In total, how many lines of the data contain the word "online"? Only that number is wanted.

(Source material Opens)

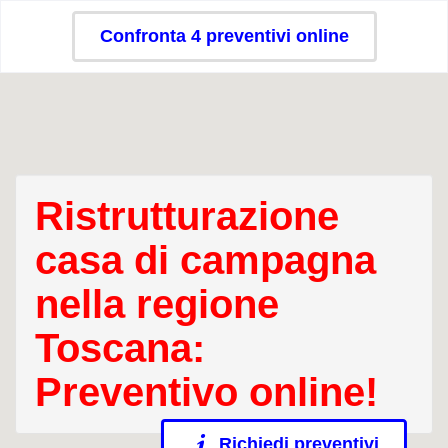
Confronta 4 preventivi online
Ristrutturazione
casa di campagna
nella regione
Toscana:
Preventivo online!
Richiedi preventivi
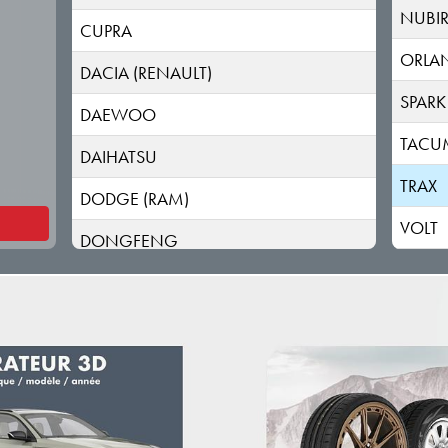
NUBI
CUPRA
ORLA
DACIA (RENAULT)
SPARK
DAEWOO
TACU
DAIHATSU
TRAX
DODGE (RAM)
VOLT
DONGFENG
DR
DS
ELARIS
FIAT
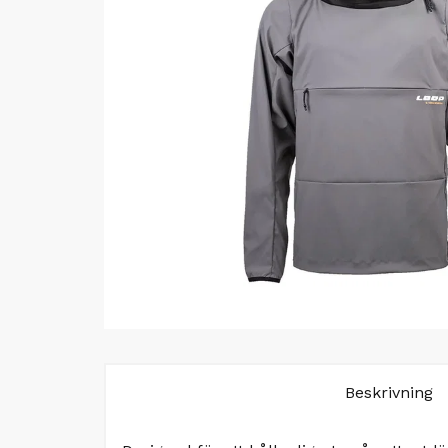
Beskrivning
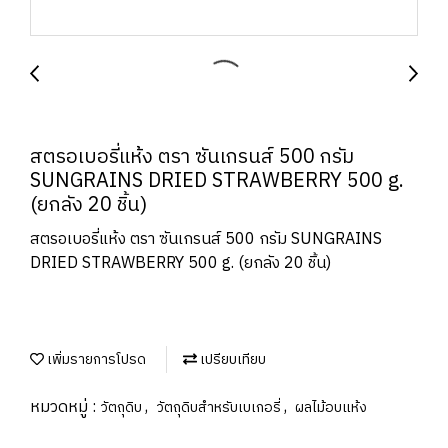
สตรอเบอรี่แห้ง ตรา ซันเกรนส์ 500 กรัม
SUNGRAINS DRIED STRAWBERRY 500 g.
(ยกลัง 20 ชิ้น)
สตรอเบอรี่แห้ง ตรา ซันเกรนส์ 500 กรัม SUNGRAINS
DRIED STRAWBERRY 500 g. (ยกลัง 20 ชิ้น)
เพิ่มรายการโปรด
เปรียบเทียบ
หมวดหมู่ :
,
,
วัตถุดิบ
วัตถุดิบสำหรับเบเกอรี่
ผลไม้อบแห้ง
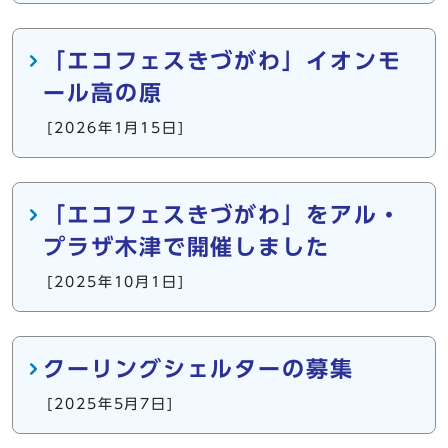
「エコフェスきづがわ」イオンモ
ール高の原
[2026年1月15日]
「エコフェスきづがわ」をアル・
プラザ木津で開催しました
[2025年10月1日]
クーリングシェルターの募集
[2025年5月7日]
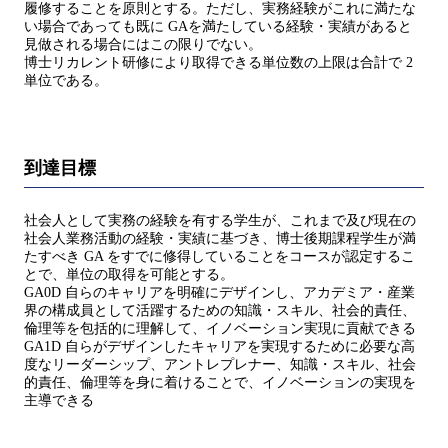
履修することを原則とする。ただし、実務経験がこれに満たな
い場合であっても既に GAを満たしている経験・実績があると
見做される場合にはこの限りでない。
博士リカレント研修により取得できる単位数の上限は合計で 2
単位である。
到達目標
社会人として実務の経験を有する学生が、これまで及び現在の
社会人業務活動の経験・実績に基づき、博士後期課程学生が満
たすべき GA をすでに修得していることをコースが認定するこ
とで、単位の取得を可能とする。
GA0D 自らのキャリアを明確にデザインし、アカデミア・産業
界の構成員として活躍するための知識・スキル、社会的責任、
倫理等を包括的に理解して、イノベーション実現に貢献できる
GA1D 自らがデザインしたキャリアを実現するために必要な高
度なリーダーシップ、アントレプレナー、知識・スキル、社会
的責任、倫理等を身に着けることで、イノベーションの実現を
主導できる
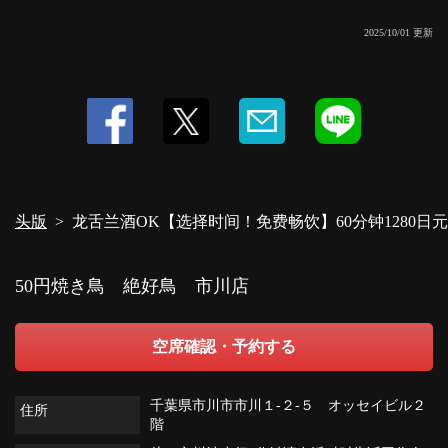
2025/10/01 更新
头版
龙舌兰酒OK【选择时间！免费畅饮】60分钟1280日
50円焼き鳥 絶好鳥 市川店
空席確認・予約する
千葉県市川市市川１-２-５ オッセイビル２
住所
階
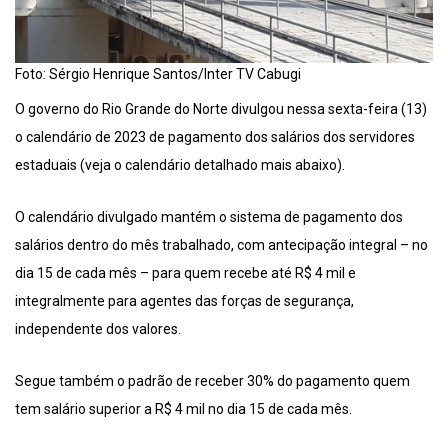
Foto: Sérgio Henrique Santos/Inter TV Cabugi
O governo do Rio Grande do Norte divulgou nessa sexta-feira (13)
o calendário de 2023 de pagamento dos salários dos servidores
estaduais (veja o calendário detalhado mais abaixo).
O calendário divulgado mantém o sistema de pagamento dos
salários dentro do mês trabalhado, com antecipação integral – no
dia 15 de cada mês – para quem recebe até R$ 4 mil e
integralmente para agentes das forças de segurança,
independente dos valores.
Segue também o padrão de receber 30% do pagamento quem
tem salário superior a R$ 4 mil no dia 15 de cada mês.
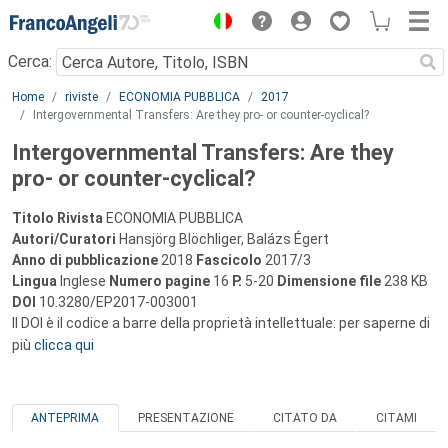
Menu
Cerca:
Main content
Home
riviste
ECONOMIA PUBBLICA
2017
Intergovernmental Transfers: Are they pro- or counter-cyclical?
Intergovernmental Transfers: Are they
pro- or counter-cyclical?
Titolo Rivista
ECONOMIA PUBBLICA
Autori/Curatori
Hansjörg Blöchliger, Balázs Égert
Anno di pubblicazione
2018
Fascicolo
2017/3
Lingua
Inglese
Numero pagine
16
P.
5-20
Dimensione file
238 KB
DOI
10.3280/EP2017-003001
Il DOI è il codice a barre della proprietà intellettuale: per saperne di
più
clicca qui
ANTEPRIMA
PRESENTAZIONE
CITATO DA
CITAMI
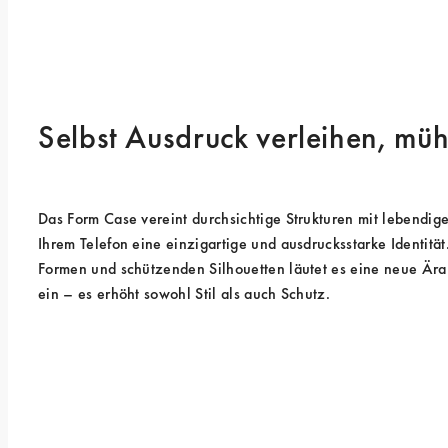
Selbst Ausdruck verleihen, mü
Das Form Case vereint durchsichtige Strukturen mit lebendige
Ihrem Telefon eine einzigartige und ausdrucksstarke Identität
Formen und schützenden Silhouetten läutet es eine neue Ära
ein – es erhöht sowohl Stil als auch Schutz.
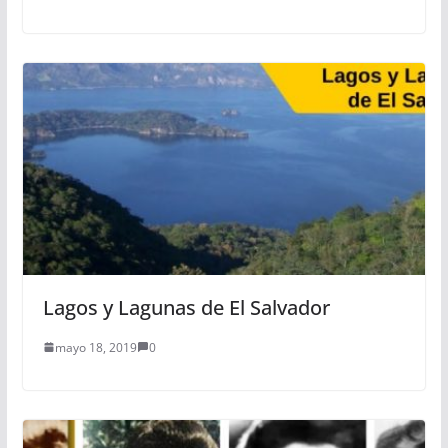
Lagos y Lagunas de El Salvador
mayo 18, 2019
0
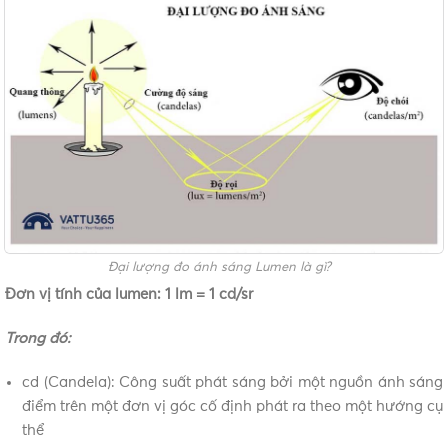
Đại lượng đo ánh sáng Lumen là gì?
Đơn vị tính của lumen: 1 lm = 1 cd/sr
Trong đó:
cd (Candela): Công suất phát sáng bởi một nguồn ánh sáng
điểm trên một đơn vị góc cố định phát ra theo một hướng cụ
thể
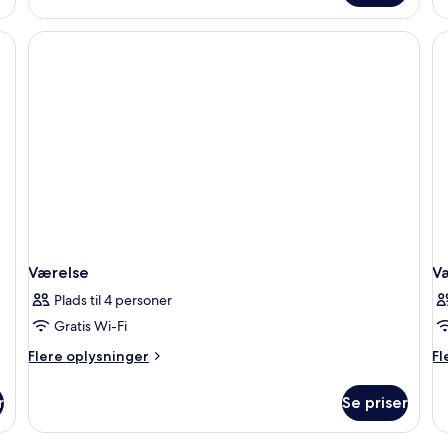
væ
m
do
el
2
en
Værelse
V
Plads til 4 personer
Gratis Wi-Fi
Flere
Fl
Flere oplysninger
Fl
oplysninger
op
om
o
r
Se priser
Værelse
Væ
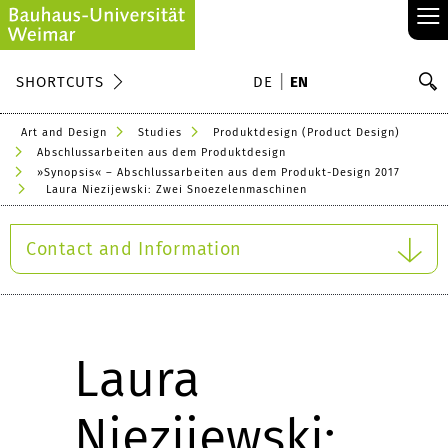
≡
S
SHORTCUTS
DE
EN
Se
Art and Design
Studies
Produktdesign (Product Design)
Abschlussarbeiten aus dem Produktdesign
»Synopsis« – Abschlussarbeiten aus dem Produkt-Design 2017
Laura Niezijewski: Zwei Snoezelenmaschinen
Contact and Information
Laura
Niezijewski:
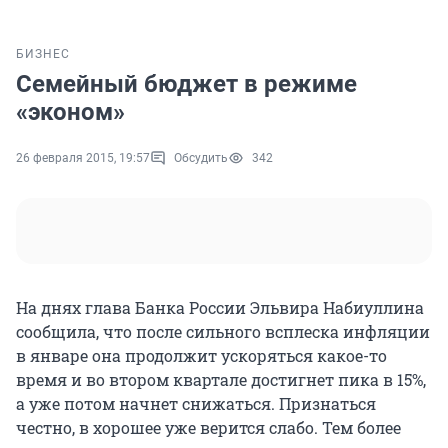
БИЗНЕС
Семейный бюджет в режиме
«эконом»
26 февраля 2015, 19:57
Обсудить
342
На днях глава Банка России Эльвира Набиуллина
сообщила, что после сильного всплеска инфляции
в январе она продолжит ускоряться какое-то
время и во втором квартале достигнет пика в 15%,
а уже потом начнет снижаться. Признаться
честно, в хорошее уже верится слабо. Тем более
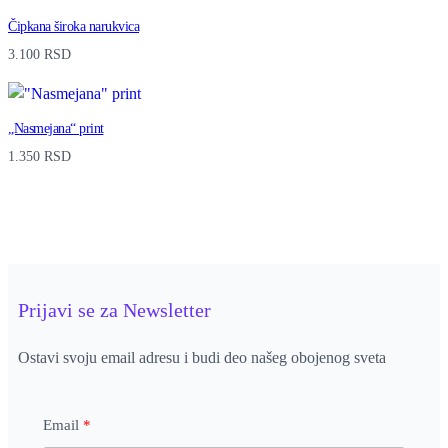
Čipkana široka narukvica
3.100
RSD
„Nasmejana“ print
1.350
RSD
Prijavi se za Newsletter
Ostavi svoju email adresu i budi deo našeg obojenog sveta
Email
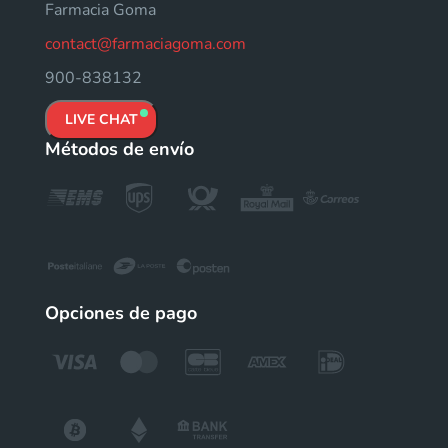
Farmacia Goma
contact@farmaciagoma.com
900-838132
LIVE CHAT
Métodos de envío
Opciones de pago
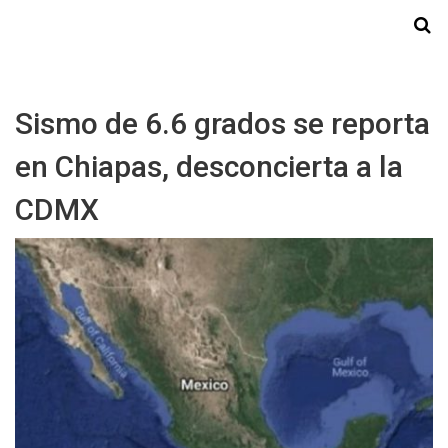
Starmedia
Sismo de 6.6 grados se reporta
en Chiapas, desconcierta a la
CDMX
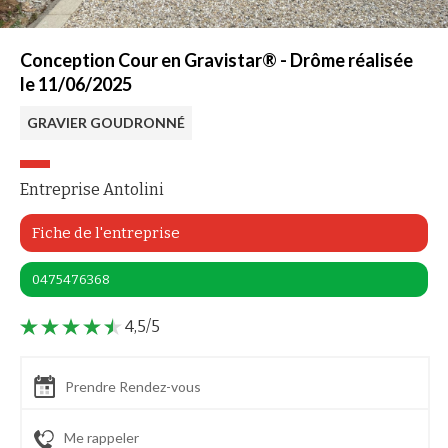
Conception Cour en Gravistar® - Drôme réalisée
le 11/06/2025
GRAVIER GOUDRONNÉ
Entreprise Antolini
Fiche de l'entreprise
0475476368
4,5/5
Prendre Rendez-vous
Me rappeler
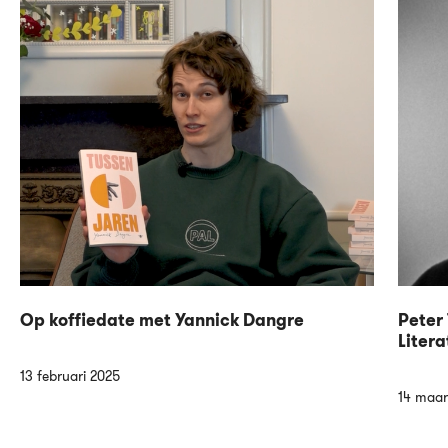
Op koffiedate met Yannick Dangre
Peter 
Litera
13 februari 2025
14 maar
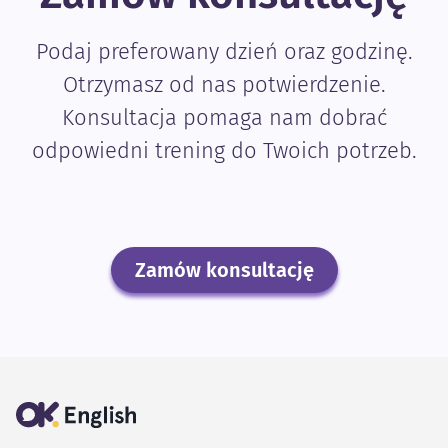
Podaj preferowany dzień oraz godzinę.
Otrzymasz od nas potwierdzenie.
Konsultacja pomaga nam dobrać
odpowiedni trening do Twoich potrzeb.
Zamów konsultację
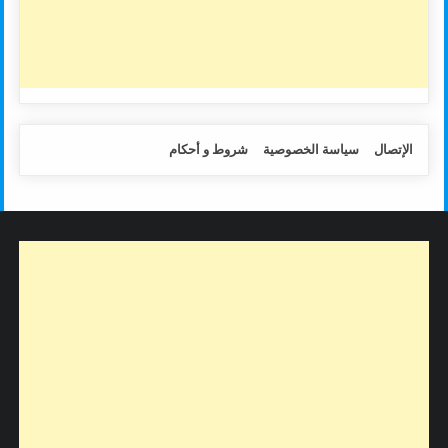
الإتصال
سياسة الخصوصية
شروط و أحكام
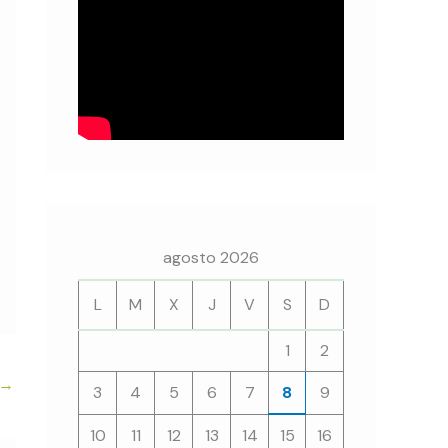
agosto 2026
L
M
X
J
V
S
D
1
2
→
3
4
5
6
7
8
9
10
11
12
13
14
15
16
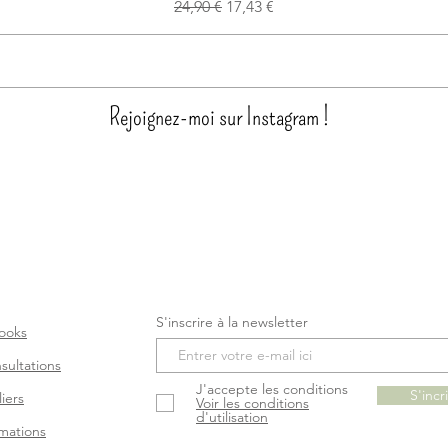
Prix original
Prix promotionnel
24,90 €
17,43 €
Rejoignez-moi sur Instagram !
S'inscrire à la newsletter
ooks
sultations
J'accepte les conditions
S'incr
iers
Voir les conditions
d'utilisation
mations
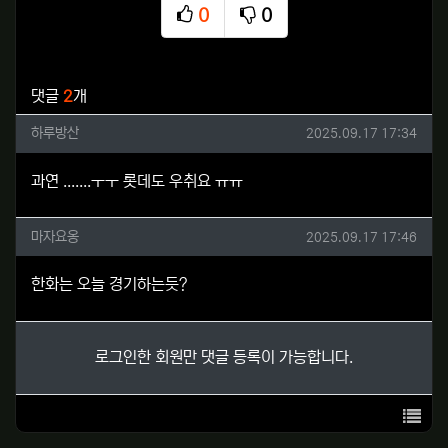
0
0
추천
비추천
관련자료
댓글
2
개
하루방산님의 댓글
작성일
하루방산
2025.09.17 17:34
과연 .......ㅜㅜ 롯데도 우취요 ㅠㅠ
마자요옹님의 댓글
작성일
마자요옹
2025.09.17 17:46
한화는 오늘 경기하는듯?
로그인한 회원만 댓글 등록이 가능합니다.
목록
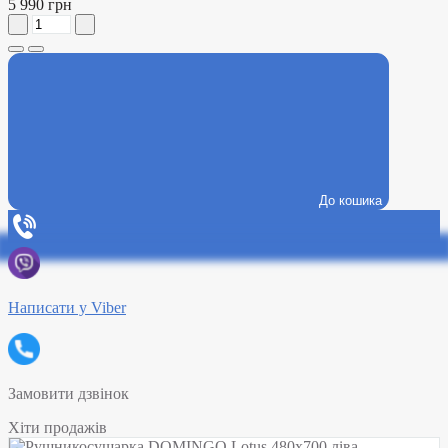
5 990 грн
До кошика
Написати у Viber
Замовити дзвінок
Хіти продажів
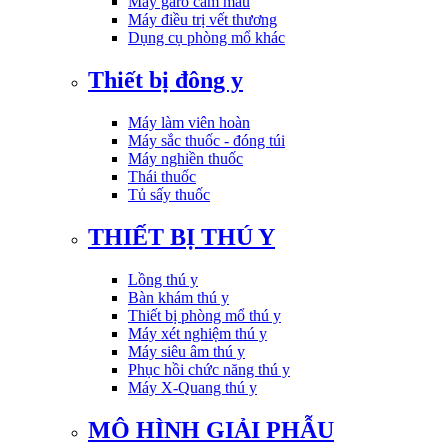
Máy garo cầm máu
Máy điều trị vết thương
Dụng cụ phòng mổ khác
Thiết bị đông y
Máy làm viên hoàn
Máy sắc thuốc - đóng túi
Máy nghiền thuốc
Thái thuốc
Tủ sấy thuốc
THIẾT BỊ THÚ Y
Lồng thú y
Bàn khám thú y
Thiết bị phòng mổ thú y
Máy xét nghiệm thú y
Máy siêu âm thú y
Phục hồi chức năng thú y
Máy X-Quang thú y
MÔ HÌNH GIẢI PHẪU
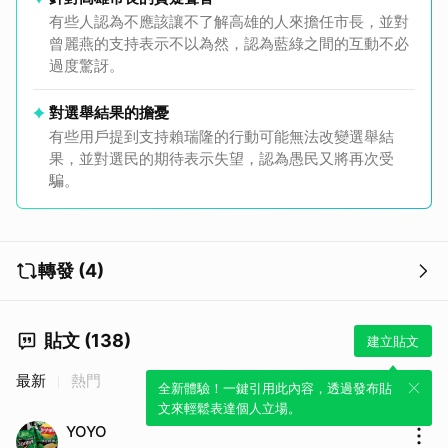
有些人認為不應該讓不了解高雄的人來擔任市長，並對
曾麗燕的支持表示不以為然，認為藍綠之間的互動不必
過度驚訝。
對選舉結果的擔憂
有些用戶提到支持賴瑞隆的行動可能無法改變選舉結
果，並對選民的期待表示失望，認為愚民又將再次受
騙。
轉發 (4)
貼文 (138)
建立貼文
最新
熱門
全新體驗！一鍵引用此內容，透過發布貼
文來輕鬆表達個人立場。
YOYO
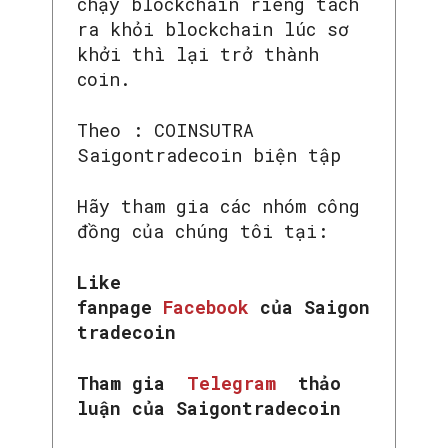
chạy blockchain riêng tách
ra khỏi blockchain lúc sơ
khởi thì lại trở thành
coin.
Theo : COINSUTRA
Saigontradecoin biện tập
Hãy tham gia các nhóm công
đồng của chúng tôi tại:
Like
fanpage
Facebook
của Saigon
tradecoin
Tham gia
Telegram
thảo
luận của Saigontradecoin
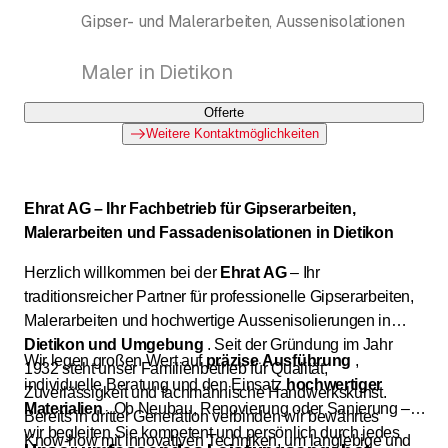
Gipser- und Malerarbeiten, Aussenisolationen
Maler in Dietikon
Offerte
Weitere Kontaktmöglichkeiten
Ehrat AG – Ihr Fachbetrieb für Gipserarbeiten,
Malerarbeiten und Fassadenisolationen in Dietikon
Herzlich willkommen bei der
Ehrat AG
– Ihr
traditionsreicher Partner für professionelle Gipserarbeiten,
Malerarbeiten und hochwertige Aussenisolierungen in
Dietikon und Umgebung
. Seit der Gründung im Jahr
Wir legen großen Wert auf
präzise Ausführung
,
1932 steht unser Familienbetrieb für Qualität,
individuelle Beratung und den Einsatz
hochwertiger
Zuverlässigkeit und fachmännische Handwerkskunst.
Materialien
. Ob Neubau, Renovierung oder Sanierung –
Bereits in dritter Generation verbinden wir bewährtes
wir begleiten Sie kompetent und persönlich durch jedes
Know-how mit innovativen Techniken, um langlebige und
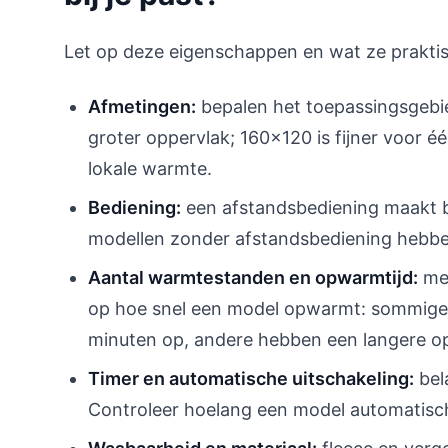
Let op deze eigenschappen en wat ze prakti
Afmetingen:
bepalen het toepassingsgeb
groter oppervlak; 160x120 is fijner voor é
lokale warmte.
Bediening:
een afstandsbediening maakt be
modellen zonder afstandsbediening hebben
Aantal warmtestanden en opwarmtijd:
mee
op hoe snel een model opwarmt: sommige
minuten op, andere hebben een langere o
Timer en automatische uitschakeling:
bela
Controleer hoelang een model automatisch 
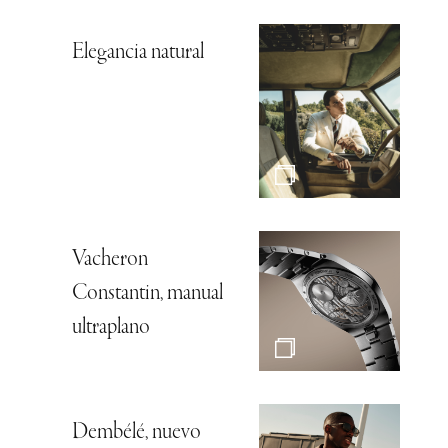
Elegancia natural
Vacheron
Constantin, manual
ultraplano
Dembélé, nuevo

(Source material Closes)

- _Answer section_: 2